The future of data compression needs a fast way to get very high compression that is also exactly accurate. The solution will most likely look more like genetic science than computer science.

Consider for a moment the human genome with 32 chromosomes that hold all of the information required to make one cell into a complex collection of individualized and specialized cells each performing unique functions nothing like the original cell. In terms of raw data this is the ultimate compression. What would happen to data storage and transmission rates if the most complex data set could be compressed to a single genome?

The inner workings of the human genome are still mostly a mystery for scientists. Maybe it has something to do with the gene not needing to know the final result, but instead it only needs the generational ability to make the next part with the ability to make the next part beyond itself. In this chain of parts creating the next part, the complexity can grow exponentially with each new level adding more and more specialized branches. In data terms this is a little like storing the instructions to create a program to make the data.

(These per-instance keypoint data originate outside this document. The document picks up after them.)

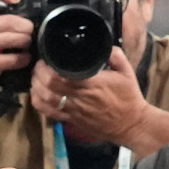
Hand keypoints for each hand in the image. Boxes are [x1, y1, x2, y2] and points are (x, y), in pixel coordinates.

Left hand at [30, 47, 148, 144]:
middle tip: (39, 66)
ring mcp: (74, 111)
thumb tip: (104, 44)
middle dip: (38, 74)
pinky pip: (49, 114)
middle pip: (49, 86)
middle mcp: (80, 98)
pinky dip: (39, 104)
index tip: (47, 58)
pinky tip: (38, 95)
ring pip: (46, 100)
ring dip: (36, 88)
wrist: (132, 124)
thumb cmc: (129, 98)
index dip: (48, 67)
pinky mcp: (72, 120)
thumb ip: (115, 55)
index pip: (61, 76)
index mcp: (92, 84)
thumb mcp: (126, 72)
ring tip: (36, 78)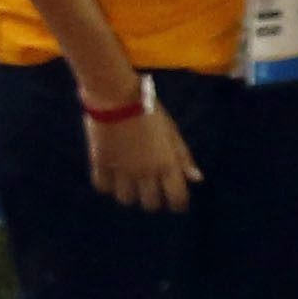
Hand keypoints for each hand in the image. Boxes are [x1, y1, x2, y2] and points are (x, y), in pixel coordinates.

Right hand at [83, 86, 200, 211]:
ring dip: (129, 193)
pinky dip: (108, 185)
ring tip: (129, 182)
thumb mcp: (171, 131)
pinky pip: (103, 187)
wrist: (115, 95)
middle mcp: (145, 172)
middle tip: (150, 190)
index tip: (175, 201)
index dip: (178, 203)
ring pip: (126, 199)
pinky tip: (111, 175)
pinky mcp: (100, 163)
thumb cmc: (148, 109)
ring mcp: (122, 169)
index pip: (177, 199)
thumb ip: (183, 157)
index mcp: (166, 164)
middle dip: (153, 200)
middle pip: (151, 204)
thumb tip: (197, 179)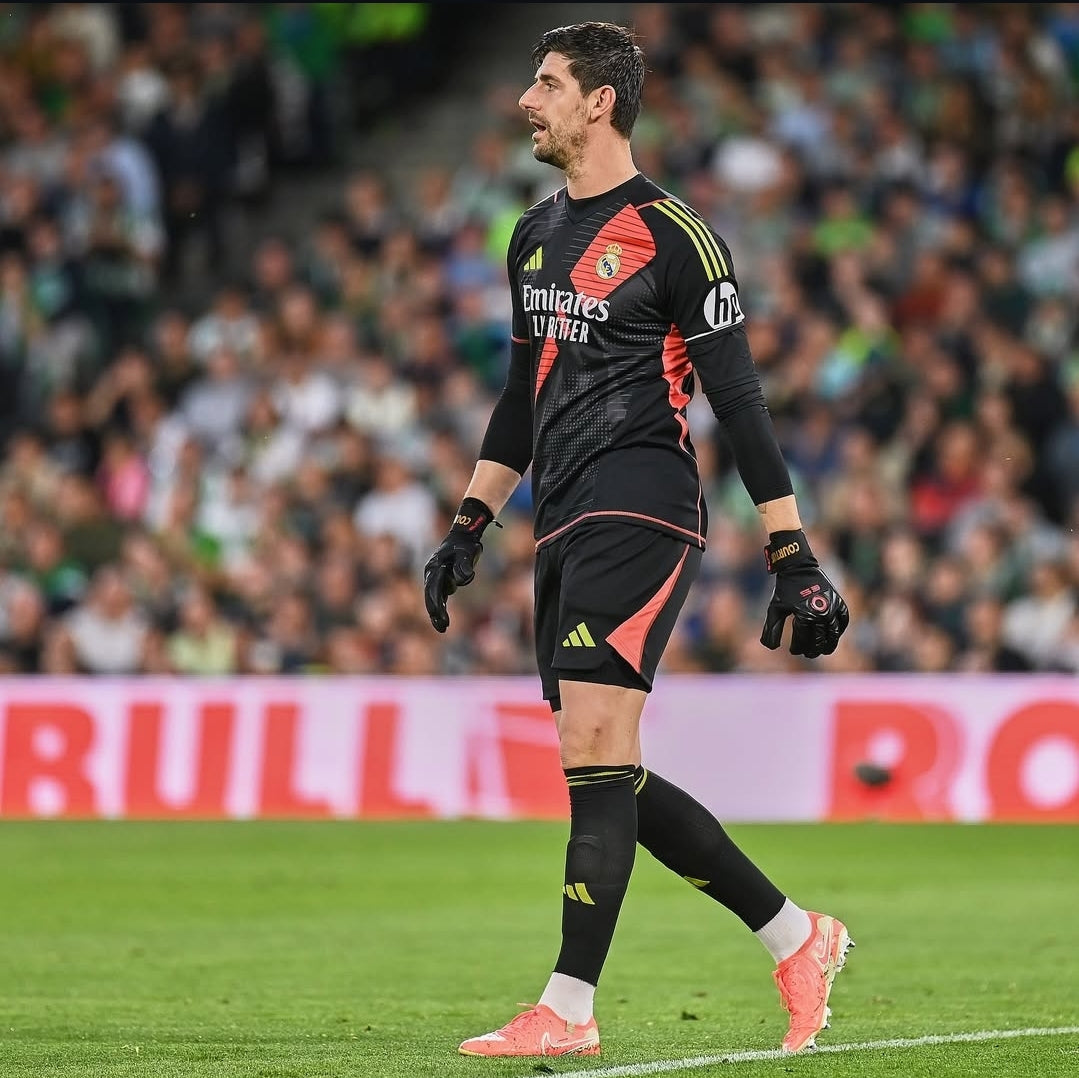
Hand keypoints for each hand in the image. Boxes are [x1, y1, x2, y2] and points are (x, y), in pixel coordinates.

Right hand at [423, 497, 495, 632]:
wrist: (464, 534)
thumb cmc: (465, 544)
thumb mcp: (467, 553)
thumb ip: (464, 566)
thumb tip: (462, 580)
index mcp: (435, 568)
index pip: (434, 591)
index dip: (437, 606)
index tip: (442, 618)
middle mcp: (431, 572)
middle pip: (431, 596)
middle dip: (435, 612)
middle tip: (442, 628)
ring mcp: (435, 575)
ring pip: (434, 596)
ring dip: (437, 611)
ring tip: (442, 627)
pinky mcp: (441, 576)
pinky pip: (438, 593)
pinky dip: (440, 604)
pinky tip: (442, 616)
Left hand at [760, 530, 848, 657]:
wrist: (798, 567)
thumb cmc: (785, 589)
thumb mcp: (775, 609)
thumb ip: (772, 629)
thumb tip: (771, 648)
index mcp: (804, 616)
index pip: (803, 640)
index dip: (798, 648)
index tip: (793, 651)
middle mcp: (821, 614)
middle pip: (820, 640)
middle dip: (813, 650)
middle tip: (808, 654)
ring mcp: (832, 608)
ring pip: (834, 633)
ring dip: (829, 644)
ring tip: (824, 650)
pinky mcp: (838, 601)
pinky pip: (843, 619)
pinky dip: (840, 628)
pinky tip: (835, 635)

Most programmers with access to a simple scripting language can make a tiny script create absolutely large data files. The idea with genetic compression is to use a language of genes to encode a sequence of instructions that make the engine to create the data. Additional levels of genetic compression are added as the data gets larger and more complex.

A functional genetic data compression method allows the need to determine the level of compression. Long term data archival storage needs the maximum compression even at the expense of long compression times while streaming data with a priority for throughput over compression can spend less time squeezing. Fortunately the dividing line between compression size and data throughput are moving targets thanks to the continual improvement in computing power available at consumer prices. As the computing power increases, so does the level of compression possible in any given period of time.

The effect would be an instant expansion of all available storage and transport bandwidth by many orders of magnitude. Imagine holding the complete collective works of all history in a single memory chip or transporting all that data over the slowest communication line in seconds.